In the Third, Harper missed what I consider a symbolic 70 percent but obviously his total- the highest in the state- is nothing to be too sad about. This is obviously a Republican district, but Harper has fit in well and looks to have this seat as long as he’d like. I’m sure he is happy to have two new Republican colleagues from Mississippi join him in the House.
In the Second, Thompson won another term but because his party lost the House he will have to give up his chairmanship of the Homeland Security Committee. And with Gene Taylor’s loss, he becomes the senior member of the delegation. Harper, soon to be a sophomore in the House, becomes number two on that list.
Some thought Marcy could hold Thompson down. I wondered if he would hold Thompson to 2002 type numbers when Clinton B. LeSueur lost by about 10 points. That obviously didn’t happen. Two points: 1) A Republican is never going to win here in case you didn’t already figure that out. Not saying we shouldn’t run somebody, just that it’s a lost cause. 2) To have a strong showing like LeSueur you need to have roots in the community and make inroads to the black vote. An endorsement from Sarah Palin won’t do that.
What do NRLC, NRA and CofC do next?
Speaking of endorsements, three generally Republican groups decided to back two incumbent Democrats in Mississippi who had been friendly to their causes. Known as their incumbent-friendly rule, they put time and resources into propping up these Democrats who were running against Republicans who held similar positions on matters of concern to the groups.
I am talking about the National Right to Life, National Rifle Association and Chamber of Commerce. In 2010, I imagine they will back Alan Nunnelee and Steven Palazzo and those two Republicans will gladly tout their endorsement. That is just the nature of the game. But many Republicans- who make up the bulk of these groups members- were not happy with their decisions, especially with the NRA.

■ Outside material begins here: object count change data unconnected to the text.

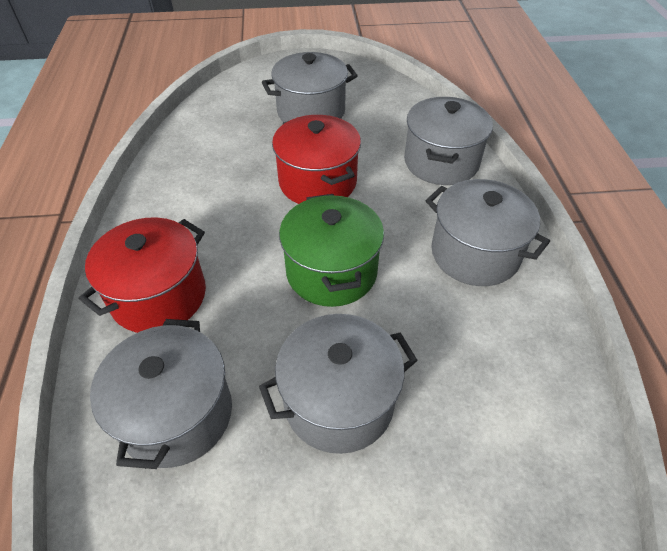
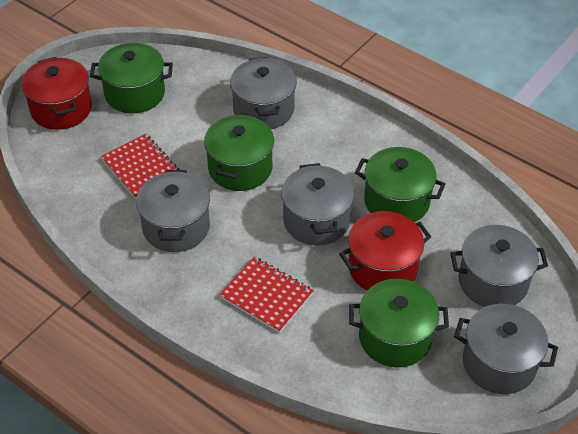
green pot: [279,194,384,307] = 1 -> [90,43,173,114] [204,113,274,191] [349,279,449,368] [355,147,446,222] = 4
red notebook: none = 0 -> [101,134,180,199] [219,257,314,333] = 2

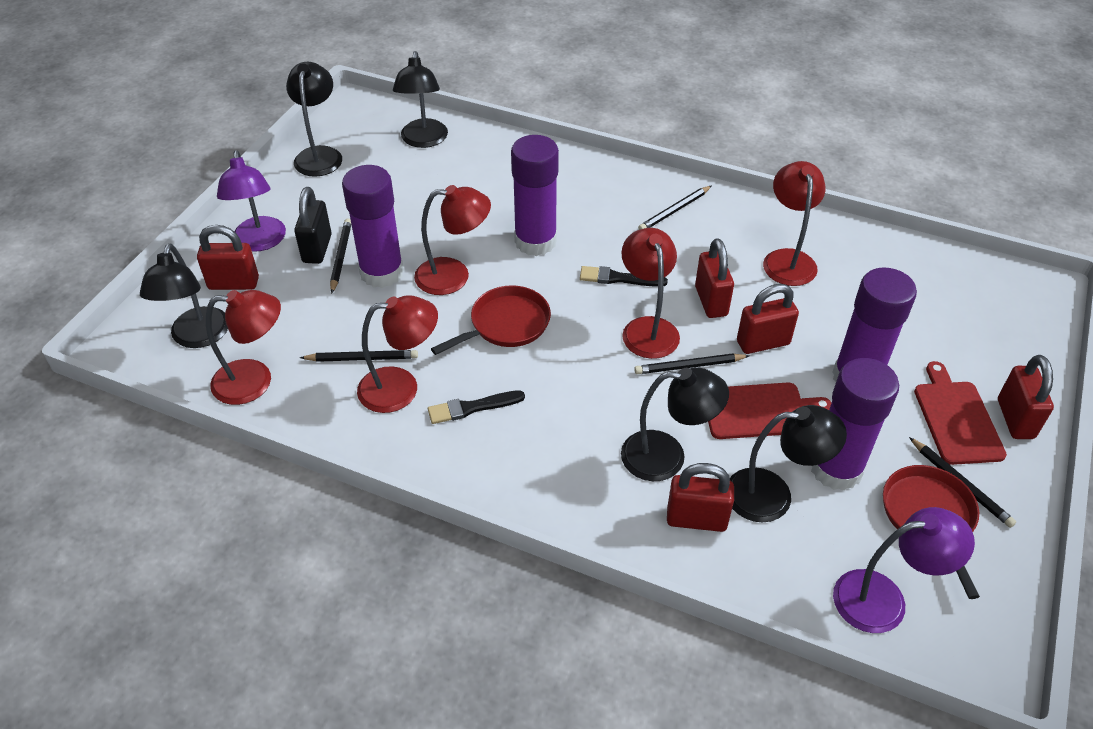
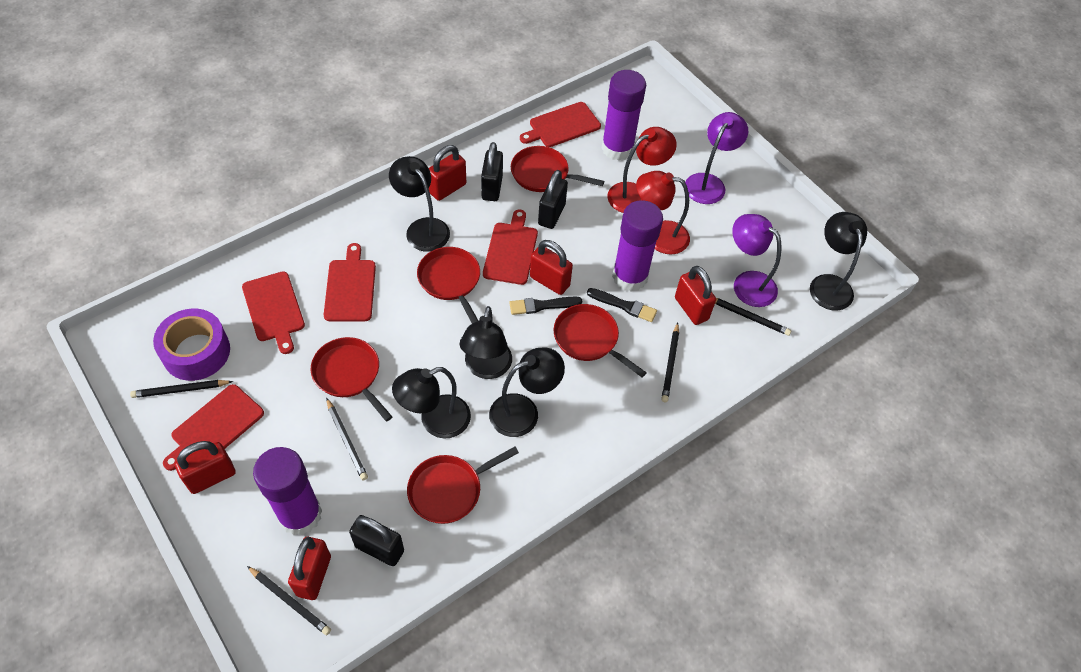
black padlock: [294,187,332,264] = 1 -> [349,515,404,566] [481,142,503,201] [538,170,568,229] = 3
purple glue stick: [342,165,404,288] [511,135,559,256] [811,358,899,491] [833,267,917,381] = 4 -> [253,447,322,535] [601,70,646,161] [612,200,663,292] = 3
purple tape: none = 0 -> [153,309,230,381] = 1
red cutting board: [708,382,832,439] [914,361,1007,465] = 2 -> [163,384,264,471] [242,271,305,354] [324,243,376,321] [483,210,538,285] [520,102,601,147] = 5
red lamp: [206,290,281,405] [357,295,438,413] [414,185,491,295] [621,228,680,359] [763,161,826,286] = 5 -> [607,127,677,213] [636,171,690,254] = 2
red pan: [431,285,551,355] [883,465,980,599] = 2 -> [311,337,392,422] [407,447,519,524] [417,247,480,324] [511,146,604,192] [554,304,647,377] = 5

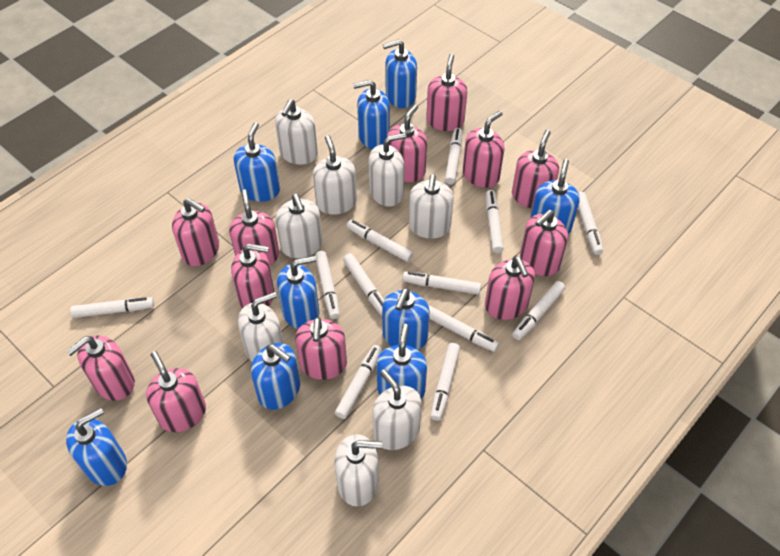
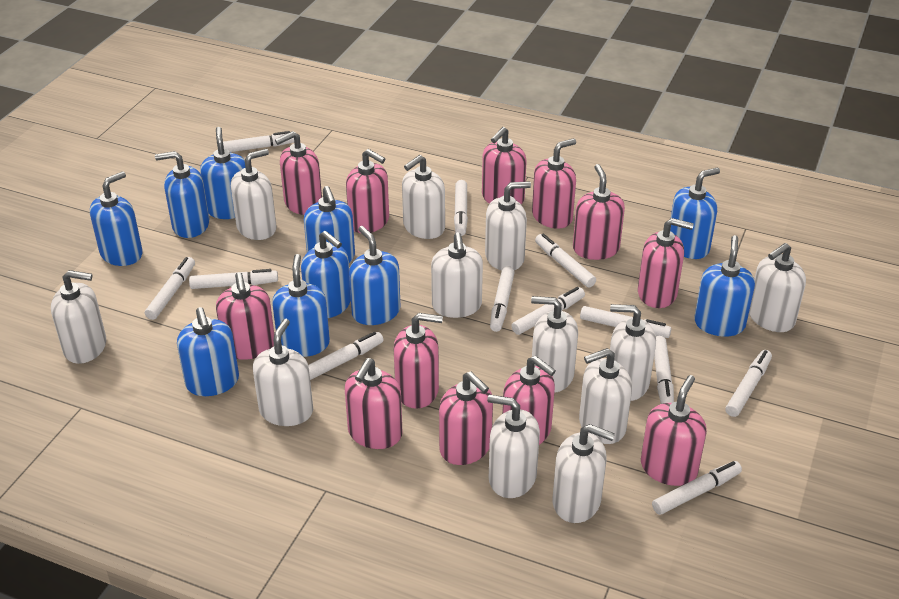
blue soap dispenser: [66,408,127,486] [234,122,280,202] [251,343,300,410] [277,256,319,329] [353,80,390,149] [377,324,427,399] [382,288,430,350] [383,39,417,108] [530,159,580,234] = 9 -> [90,171,143,266] [155,151,209,238] [177,307,239,396] [200,127,245,219] [272,254,330,357] [301,231,351,318] [304,186,355,263] [349,226,401,325] [670,168,720,259] [694,235,755,337] = 10
white soap dispenser: [238,292,284,362] [275,99,318,165] [276,194,323,258] [313,135,357,215] [334,434,382,507] [369,133,406,207] [372,369,422,450] [409,174,454,239] = 8 -> [51,270,106,364] [231,149,277,240] [253,319,313,426] [402,155,445,239] [431,232,483,318] [485,181,531,270] [487,394,540,498] [531,296,578,393] [553,424,615,523] [579,348,632,444] [610,304,656,401] [749,243,806,332] = 12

I don’t see any payback coming, but the value of their endorsement has gone down to about nothing. Think about it: how much did the NRA help Travis Childers yesterday?
** For clarification, I am talking about the National Right to Life; not Mississippi Right to Life (who was not involved).
Mississippi Republican Party ready for 2011
Many commentators on television last night made the comment that Democrats have all but gone extinct in the South overnight. I read that Democrats lost at least one House seat from every state in the old Confederacy. Mississippi’s neighbor to the east, Alabama, elected a Republican House and Senate for the first time since Reconstruction.
If only the state elections were last night and not next year, but still, you have to like the GOP’s chances following yesterday’s results. I expect Jim Hood will win re-election unless a very credible and top-notch challenger emerges; other than that Democrats will likely go 0 for the other 7. An outright Republican majority in both houses does not look that far fetched from where we are sitting today. Of course, we still don’t know of retirements, recruitment efforts, and potential party-switchers which will likely decide the elections. We also don’t know of the mood of the electorate. It is clear voters angry with Obama took it out all the way down ballot last night, but that may not be the case in a year. That said, I feel confident in predicting voters opinions on Obama in Mississippi a year from now: they still won’t like him.
And for what it’s worth, I heard of campaign ads by Republicans running for everything from Secretary of State to state Representative mentioning Obama (and obviously not in a pleasant way). Nancy Pelosi will be gone and irrelevant, but expect to hear a lot more about Obama from GOP candidates over the next year.